Film Program Note: Exploring the distant corners of the Soviet Empire, Tungus and Bukhara were made by Elizaveta Svilova from footage originally shot for Dziga Vertov’s ambitious undertaking The Sixth Part of the World (1926). Tungus is an ethnographic short that focuses on the traditions and trade of one of the indigenous peoples of the Soviet north. Bukhara, set in the city of the same name in the Soviet Republic of Uzbekistan, draws the viewer into the exotic and picturesque life of the Soviet Orient.

Pioneria / Pioneers Episode 2. Dirs.: Arsha Ovanesova and E. Borisovich (Soyuzkinokhronika, USSR, 1931). RT: 11 min. Source Archive: RGAKFD.

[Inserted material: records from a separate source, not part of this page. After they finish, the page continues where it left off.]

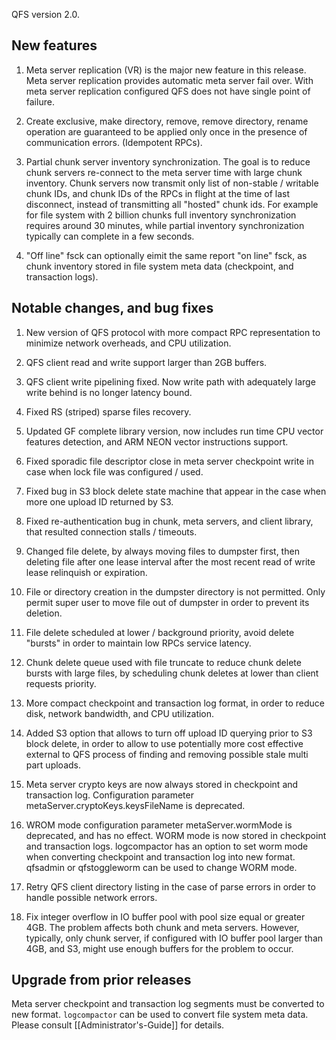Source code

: QFS version 2.0.

New features
-------------

1. Meta server replication (VR) is the major new feature in this release. Meta
server replication provides automatic meta server fail over. With meta server
replication configured QFS does not have single point of failure.

2. Create exclusive, make directory, remove, remove directory, rename operation
 are guaranteed to be applied only once in the presence of communication
 errors. (Idempotent RPCs).

3. Partial chunk server inventory synchronization.
 The goal is to reduce chunk servers re-connect to the meta server time with
 large chunk inventory.
 Chunk servers  now transmit only list of non-stable / writable chunk IDs, and
 chunk IDs of the RPCs in flight at the time of last disconnect, instead of
 transmitting all "hosted" chunk ids.
 For example for file system with 2 billion chunks full inventory
 synchronization requires around 30 minutes, while partial inventory
 synchronization typically can complete in a few seconds.

4. "Off line" fsck can optionally eimit the same report "on line" fsck, as chunk
 inventory stored in file system meta data (checkpoint, and transaction logs).

Notable changes, and bug fixes
----------------------------------------------

1. New version of QFS protocol with more compact RPC representation to minimize
 network overheads, and CPU utilization.

2. QFS client read and write support larger than 2GB buffers.

3. QFS client write pipelining fixed. Now write path with adequately large
write behind is no longer latency bound.

4. Fixed RS (striped) sparse files recovery.

5. Updated GF complete library version, now includes run time CPU vector features
 detection, and ARM NEON vector instructions support.

6. Fixed sporadic file descriptor close in meta server checkpoint write in case
 when lock file was configured / used.

7. Fixed bug in S3 block delete state machine that appear in the case when more
 one upload ID returned by S3.

8. Fixed re-authentication bug in chunk, meta servers, and client library, that
 resulted connection stalls / timeouts.

9. Changed file delete, by always moving files to dumpster first, then deleting
 file after one lease interval after the most recent read of write lease
 relinquish or expiration.

10. File or directory creation in the dumpster directory is not permitted. Only
permit super user to move file out of dumpster in order to prevent its deletion.

11. File delete scheduled at lower / background priority, avoid delete "bursts"
 in order to maintain low RPCs service latency.

12. Chunk delete queue used with file truncate to reduce chunk delete bursts
 with large files, by scheduling chunk deletes at lower than client requests
 priority.

13. More compact checkpoint and transaction log format, in order to reduce
 disk, network bandwidth, and CPU utilization.

14. Added S3 option that allows to turn off upload ID querying prior to
 S3 block delete, in order to allow to use potentially more cost effective
 external to QFS process of finding and removing possible stale multi part
 uploads.

15. Meta server crypto keys are now always stored in checkpoint and transaction
 log. Configuration parameter metaServer.cryptoKeys.keysFileName is deprecated.

16. WROM mode configuration parameter metaServer.wormMode is deprecated, and has
 no effect. WORM mode is now stored in checkpoint and transaction logs.
 logcompactor has an option to set worm mode when converting checkpoint and
 transaction log into new format. qfsadmin or qfstoggleworm can be used to
 change WORM mode.

17. Retry QFS client directory listing in the case of parse errors in order to
 handle possible network errors.
 
18. Fix integer overflow in IO buffer pool with pool size equal or greater 4GB.
 The problem affects both chunk and meta servers. However, typically, only chunk
 server, if configured with IO buffer pool larger than 4GB, and S3, might use
 enough buffers for the problem to occur.
 

Upgrade from prior releases
---------------------------

Meta server checkpoint and transaction log segments must be converted to new
format. `logcompactor` can be used to convert file system meta data. Please
consult [[Administrator's-Guide]] for details.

Film Program Note: Founded by Arsha Ovanesova in 1931, Pioneers became the first children’s newsreel in the Soviet Union. Named after the country’s mass youth organization, the journal sought to inform, educate, and entertain Soviet school children, all the while propagating the virtues of communist ideology. The second issue of the newsreel features episodes about unemployment in the US, the American pioneers, the participation of Soviet pioneers in the industrialization projects of the First Five-Year Plan (1928–1932), and children’s work at schools.